UNITED NATIONS (AP) — President Barack Obama is exhorting the world to unite around the Israeli-Palestinian peace process, challenging the United Nations to support an agreement that would create an independent Palestine and a secure Israel in a year’s time.
In a speech to the annual session of the U.N. General Assembly on Thursday, Obama will call on world leaders to cast aside decades of division over the conflict, overcome cynicism and prove their support for a settlement to be reached by the two sides that his administration is now pushing against long odds.
Without a deal, he will say, “more blood will be shed” and “this Holy Land will remain a symbol of our differences, instead of our common humanity,” according to portions of the text released by the White House in advance of the speech.
“If an agreement is not reached, Palestinians will never know the pride and dignity that comes with their own state,” he says. “Israelis will never know the certainty and security that comes with sovereign and stable neighbors who are committed to coexistence.”
The excerpts released by the White House dealt only with the Israeli-Palestinian conflict and made no mention of other foreign policy initiatives that Obama is expected to champion in his full remarks. The emphasis underscored the urgency of overcoming hurdles that he has met less than a month after relaunching direct negotiations between the parties.
Palestinian President Mahmoud Abbas is threatening to walk out of the talks if Israel does not extend a slowdown on construction of Jewish settlements in the West Bank that is set to expire next week. Israeli Prime Minister Benjamin Netanyahu has said he will not extend that partial freeze.
The looming expiration appears to have stalled the negotiations, which got under way in early September in Washington between Abbas and Netanyahu and then moved to a second round in Egypt and in Jerusalem last week. That second round ended inconclusively with little visible progress and without an expected announcement of a third session.
Secretary of State Hillary Rodham Clinton and the administration’s special Middle East peace envoy George Mitchell have been meeting with officials from both sides and other interested parties this week in New York to press the agenda forward but seem to have made little headway.

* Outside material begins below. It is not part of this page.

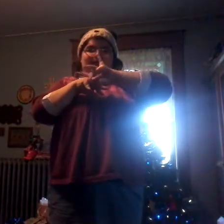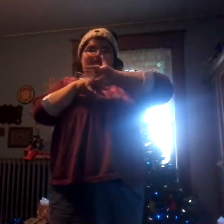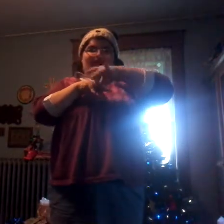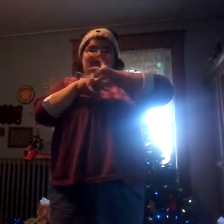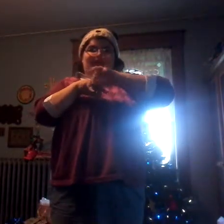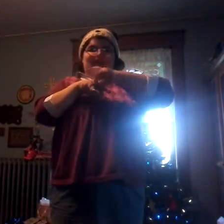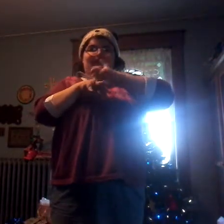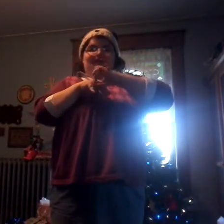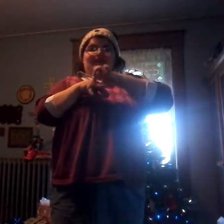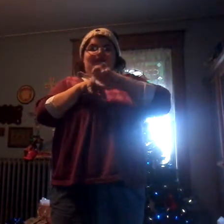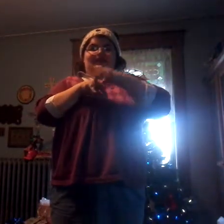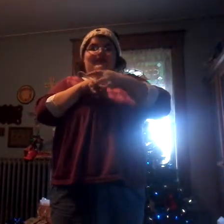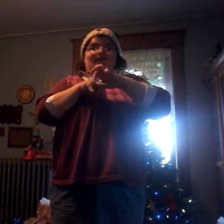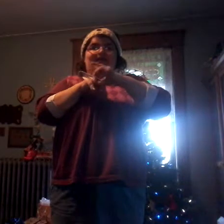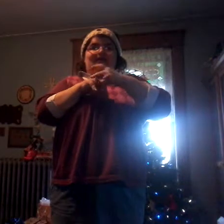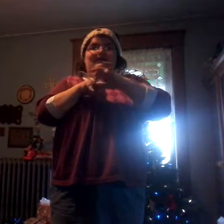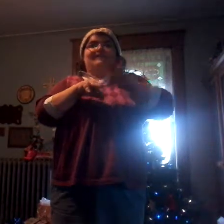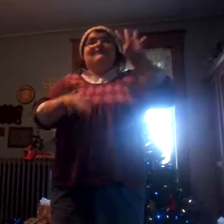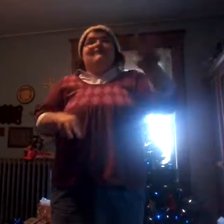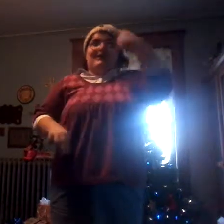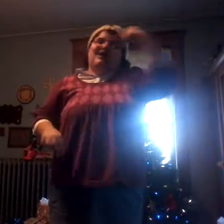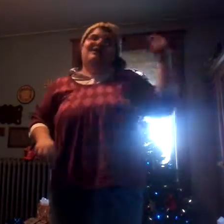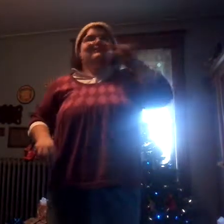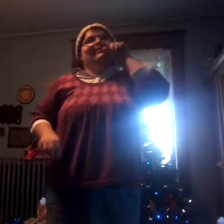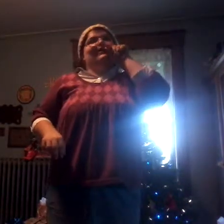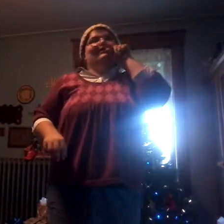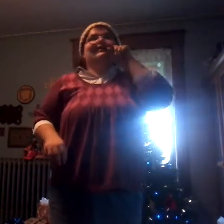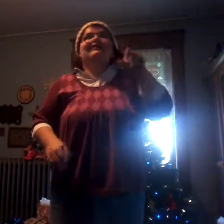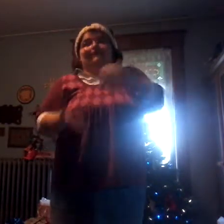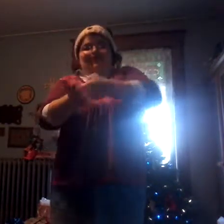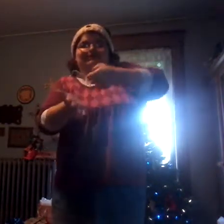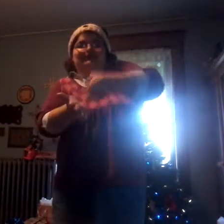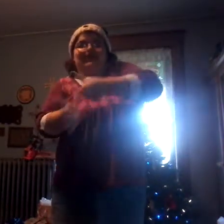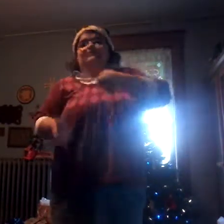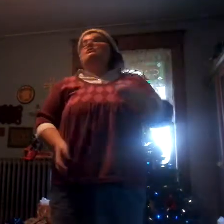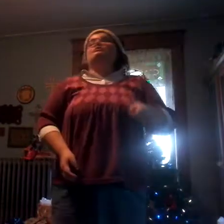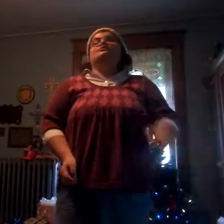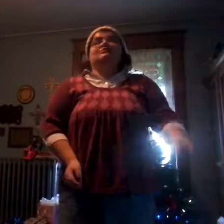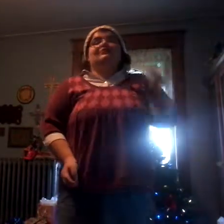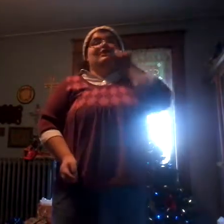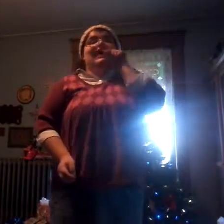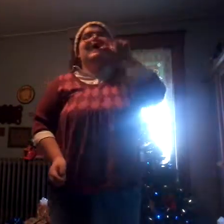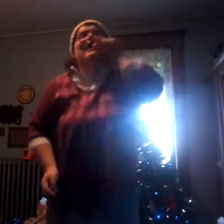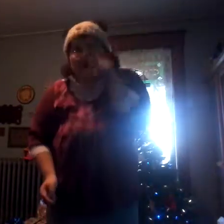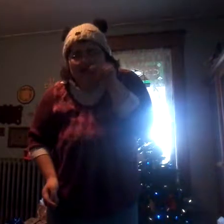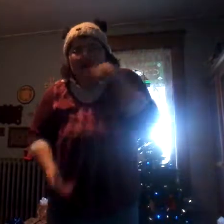rings, four calling birds, three franches, two turtle doves and a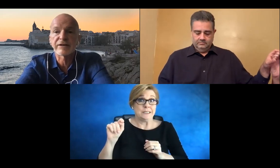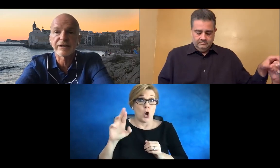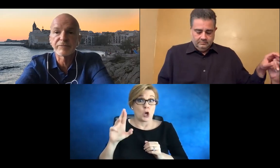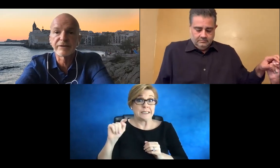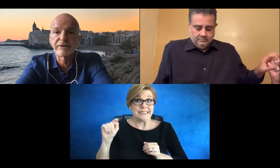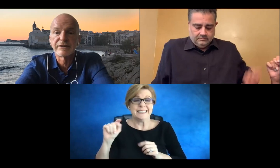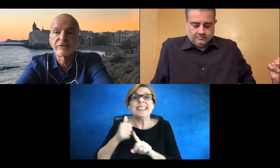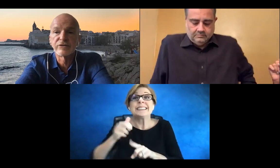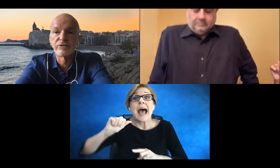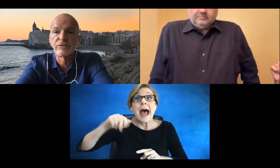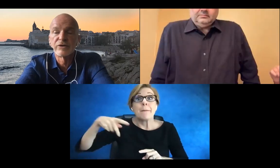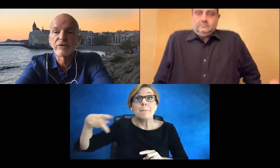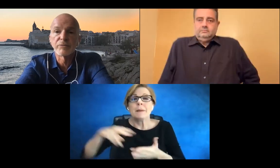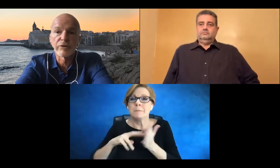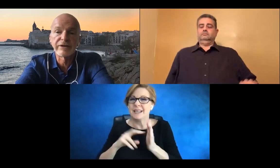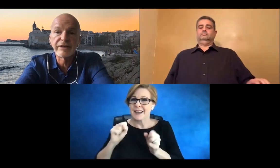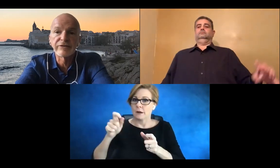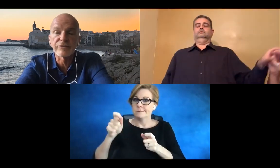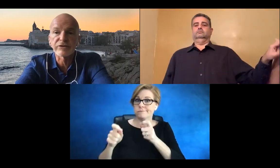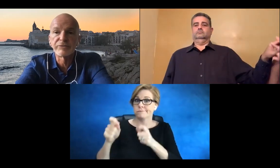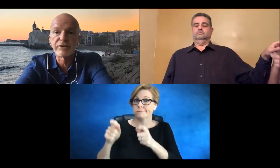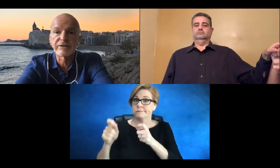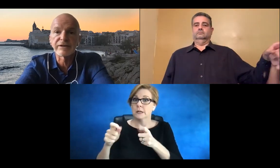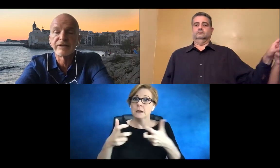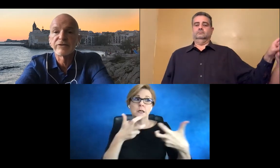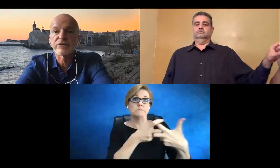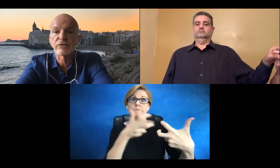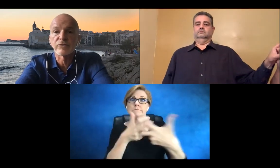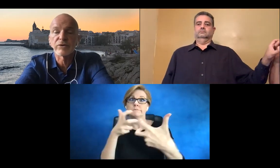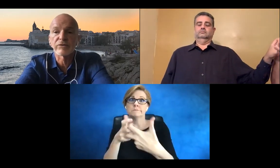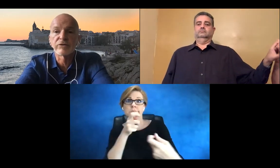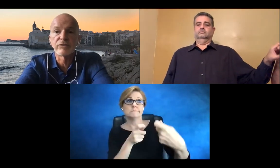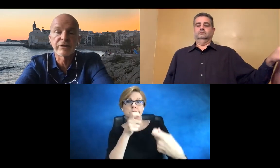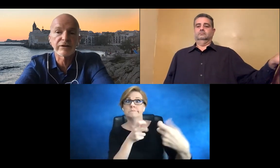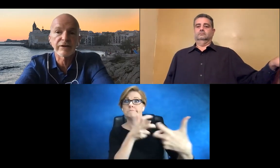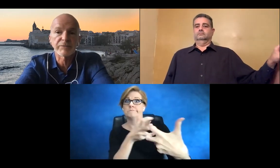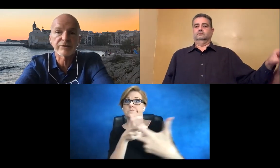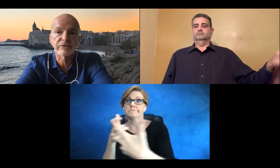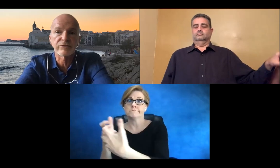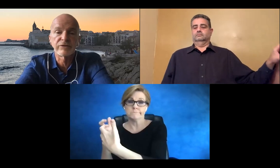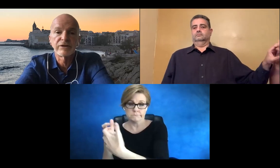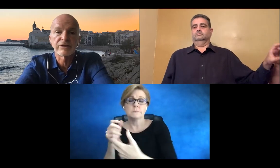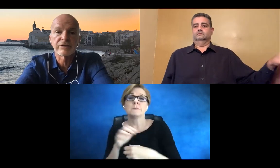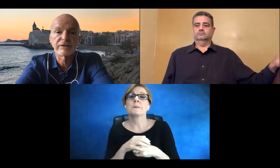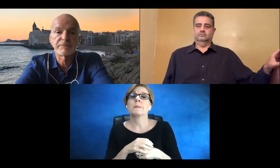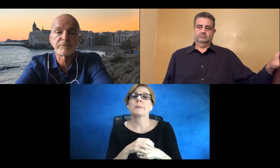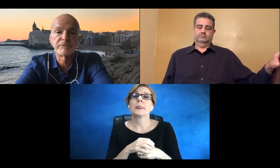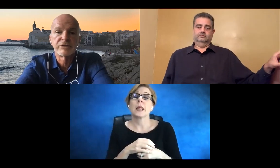adapted to smaller needs of the community. So, our goal here has been to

So, faced with the real possibility of the collapse of negotiations, Obama is imploring the international community to get behind the idea of peace and forget age-old alliances to one side or the other.
“Those of us who are friends of Israel must understand that true security for the Jewish state requires an independent Palestine,” he will say. “And those of us who are friends of the Palestinians must understand that the rights of the Palestinian people will be won only through peaceful means — including genuine reconciliation with a secure Israel.”
Israel, along with numerous U.S. administrations, has long accused the United Nations of being a forum for anti-Israeli activity. Obama laments that many member states have allowed the institution to become an echo chamber of criticism and condemnation without addressing the real need for peace or its requirements.
“Many in this hall count themselves as friends of the Palestinians,” he was to say. “But these pledges must now be supported by deeds.”
Among those deeds are providing financial support from Arab states to the Palestinian Authority and preparing those in Muslim world for an eventual deal that will see their countries at peace with Israel.
Obama was to urge the U.N. in its 60th year to look beyond past Middle East peace failures and get on with the task at hand.
“We can come back here, next year, as we have for the last 60, and make long speeches about it,” he was to say. “We can read familiar lists of grievances. We can table the same resolutions. We can further empower the forces of rejectionism and hate.”
“We can do that,” he was to say. “Or, we can say that this time will be different, that this time we will not let terror or turbulence or posturing or petty politics stand in the way.
“This time, we should draw upon the teachings of tolerance that lie at the heart of three great religions that see Jerusalem’s soil as sacred. This time we should reach for what’s best within ourselves. If we do, when we come back here next year, we can have an agreement that will lead to a new member of the United Nations — an independent state of Palestine, living in peace with Israel.”
Obama’s speech was his second to the world body and comes amid a three-day U.N.-dominated trip to New York, where the president will also meet privately with the leaders of China, Japan, Colombia, Azerbaijan and Kyrgyzstan. In addition, he will host Southeast Asian leaders and attend a meeting aimed at preventing renewed civil war in Sudan.